It’s unclear how Russia would send additional troops to Moldova given that the country is wedged between Ukraine – which has proven itself adept at shooting Russian warplanes out of the sky – and Romania, a member of NATO.

Mr. Podolyak said Moscow would benefit from any unrest in Moldova because it would stir concerns in Europe that the war in Ukraine was spilling beyond its borders, potentially creating fresh pressure on Kyiv to begin peace negotiations. Mr. Zelensky has repeatedly said there is nothing to discuss with Mr. Putin until all Russian troops have left Ukrainian soil.

Russia currently occupies about 15 per cent of Ukraine’s territory, nearly all of it in five regions in the east and south that Mr. Putin claims to have annexed. The front line has changed little since November, despite high daily losses on both sides.

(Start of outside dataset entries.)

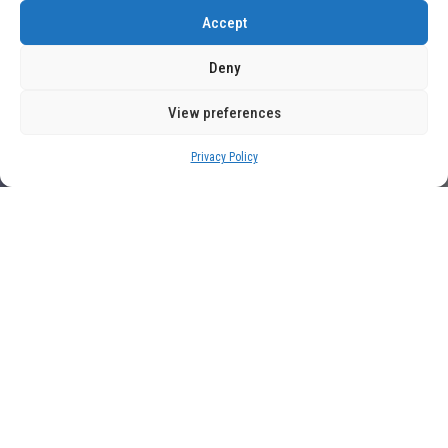
Accept
Deny
View preferences
Privacy Policy
El Banco de Japón sube
tasas al nivel más alto en 31
años
INTERNACIONALES
June 17, 2026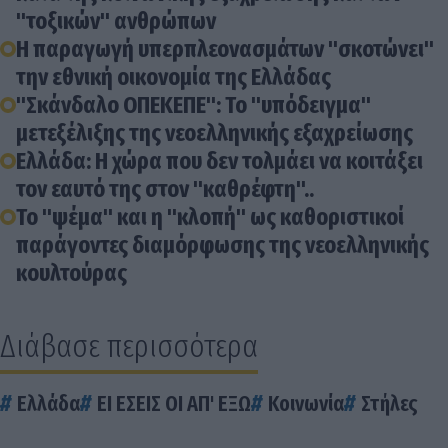
"τοξικών" ανθρώπων
Η παραγωγή υπερπλεονασμάτων "σκοτώνει"
την εθνική οικονομία της Ελλάδας
"Σκάνδαλο ΟΠΕΚΕΠΕ": Το "υπόδειγμα"
μετεξέλιξης της νεοελληνικής εξαχρείωσης
Ελλάδα: Η χώρα που δεν τολμάει να κοιτάξει
τον εαυτό της στον "καθρέφτη"..
Το "ψέμα" και η "κλοπή" ως καθοριστικοί
παράγοντες διαμόρφωσης της νεοελληνικής
κουλτούρας
Διάβασε περισσότερα
Ελλάδα
ΕΙ ΕΣΕΙΣ ΟΙ ΑΠ' ΕΞΩ
Κοινωνία
Στήλες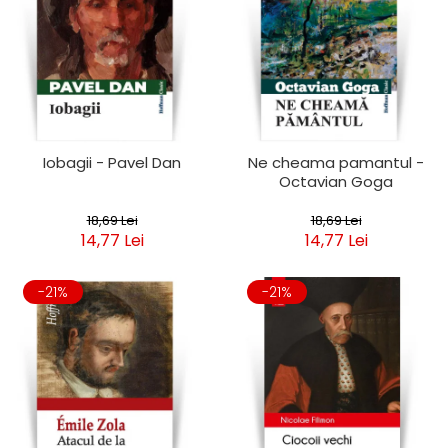
Iobagii - Pavel Dan
Ne cheama pamantul -
Octavian Goga
18,69 Lei
18,69 Lei
14,77 Lei
14,77 Lei
-21%
-21%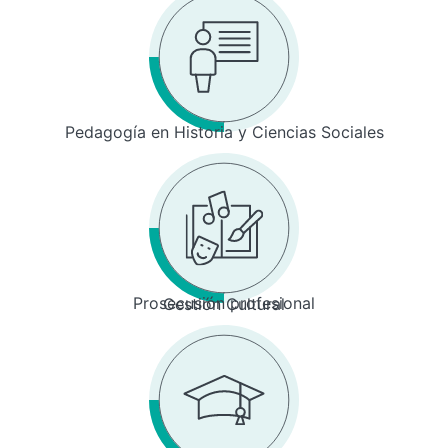
Pedagogía en Historia y Ciencias Sociales
Prosecusión profesional
Gestión Cultural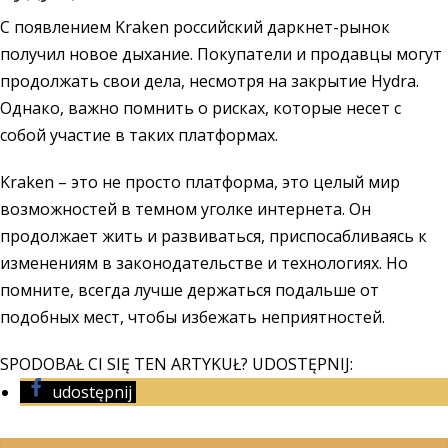
С появлением Kraken российский даркнет-рынок
получил новое дыхание. Покупатели и продавцы могут
продолжать свои дела, несмотря на закрытие Hydra.
Однако, важно помнить о рисках, которые несет с
собой участие в таких платформах.
Kraken – это не просто платформа, это целый мир
возможностей в темном уголке интернета. Он
продолжает жить и развиваться, приспосабливаясь к
изменениям в законодательстве и технологиях. Но
помните, всегда лучше держаться подальше от
подобных мест, чтобы избежать неприятностей.
SPODOBAŁ CI SIĘ TEN ARTYKUŁ? UDOSTĘPNIJ:
udostępnij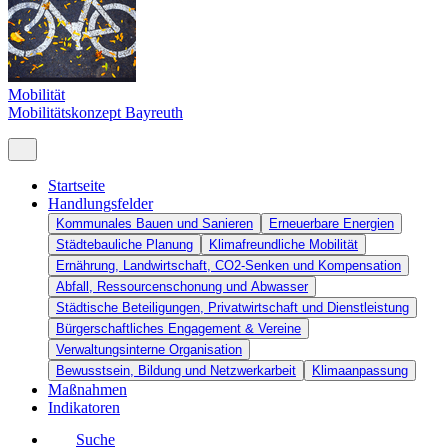
Mobilität
Mobilitätskonzept Bayreuth
Startseite
Handlungsfelder
Kommunales Bauen und Sanieren
Erneuerbare Energien
Städtebauliche Planung
Klimafreundliche Mobilität
Ernährung, Landwirtschaft, CO2-Senken und Kompensation
Abfall, Ressourcenschonung und Abwasser
Städtische Beteiligungen, Privatwirtschaft und Dienstleistung
Bürgerschaftliches Engagement & Vereine
Verwaltungsinterne Organisation
Bewusstsein, Bildung und Netzwerkarbeit
Klimaanpassung
Maßnahmen
Indikatoren
Suche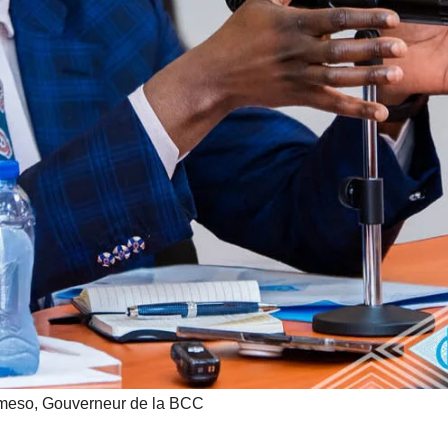
mobilise les
investisseurs
autour de
l’ambition
d’une RDC,
destination
phare de
l’investisseme
nt en Afrique
eso, Gouverneur de la BCC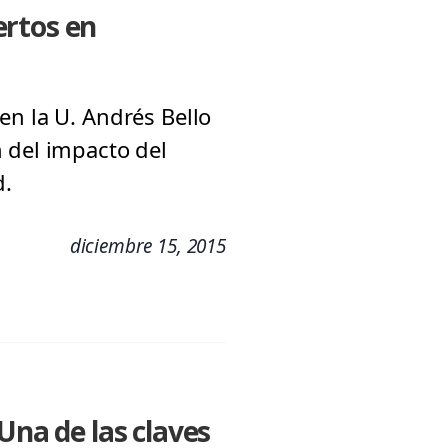
ertos en
en la U. Andrés Bello
 del impacto del
d.
diciembre 15, 2015
Una de las claves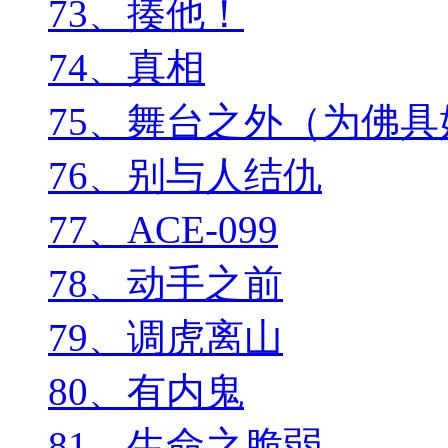
73、揍他！
74、真相
75、舞台之外（为佛
76、别与人结仇
77、ACE-099
78、动手之前
79、调虎离山
80、有内鬼
81、生命之脆弱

“They are trying to distract Europe by creating another unstable region, to make them so scared that Europe will say: ‘The war in Ukraine must stop immediately because it’s spreading chaos,’ ” Mr. Podolyak said. “This is the dream of Putin, because what he urgently needs is a ceasefire that freezes the front line in the occupied territories.”

However, Moscow says Ukraine and its allies in the West are the ones instigating tensions in Moldova, with the aim of creating a pretext to attack the Russian troops stationed in Transnistria.

“The situation is unsettled, it is being provoked, provoked from outside,” Kremlin spokesman Dmitry Peskov said Monday. “We know that our opponents in the Ukrainian regime, the Kyiv regime, as well as those in European countries, are capable of various types of provocation.”

At Tuesday’s protests in Chisinau, demonstrators – many of them apparently members of the Shor Party, which is led by pro-Russian oligarch Ilan Shor – chanted slogans about the rising cost of living in the country while demanding the government cut military spending. In one video posted to social media, protesters tore up a poster of Ms. Sandu and danced on the pieces.

Mr. Shor, who fled Moldova in 2019 after being convicted of money laundering and fraud – charges he says were politically motivated – is believed to be living in Israel. He was put on the U.S. Treasury’s list of sanctioned individuals in October over his alleged role in “Russia’s efforts to subvert Moldovan democracy.” In a 2019 election, the Shor Party won just seven seats in the country’s 101-seat parliament.

Moldova, which has a population of just 2.6 million – roughly 400,000 of whom live in the breakaway east of the country – has already been hit hard by the war next door. The country has been hosting more than 100,000 Ukrainian refugees for the past year, when its economy contracted by an estimated 4.7 per cent.